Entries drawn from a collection
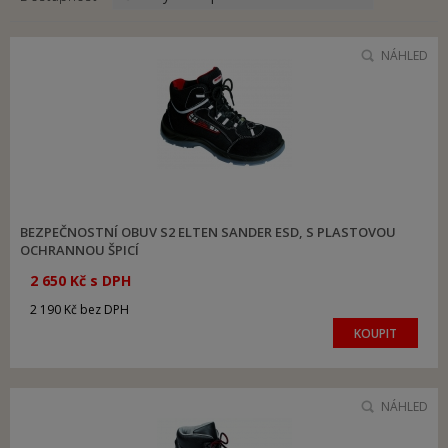
NÁHLED
BEZPEČNOSTNÍ OBUV S2 ELTEN SANDER ESD, S PLASTOVOU
OCHRANNOU ŠPICÍ
2 650 Kč s DPH
2 190 Kč bez DPH
KOUPIT
NÁHLED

### EXERCISE DESCRIPTION
Reproduce the lines of every item above verbatim, leaving out the pictures.

### RESPONSE
NÁHLED
BEZPEČNOSTNÍ OBUV S2 ELTEN SANDER ESD, S PLASTOVOU
OCHRANNOU ŠPICÍ
2 650 Kč s DPH
2 190 Kč bez DPH
KOUPIT
NÁHLED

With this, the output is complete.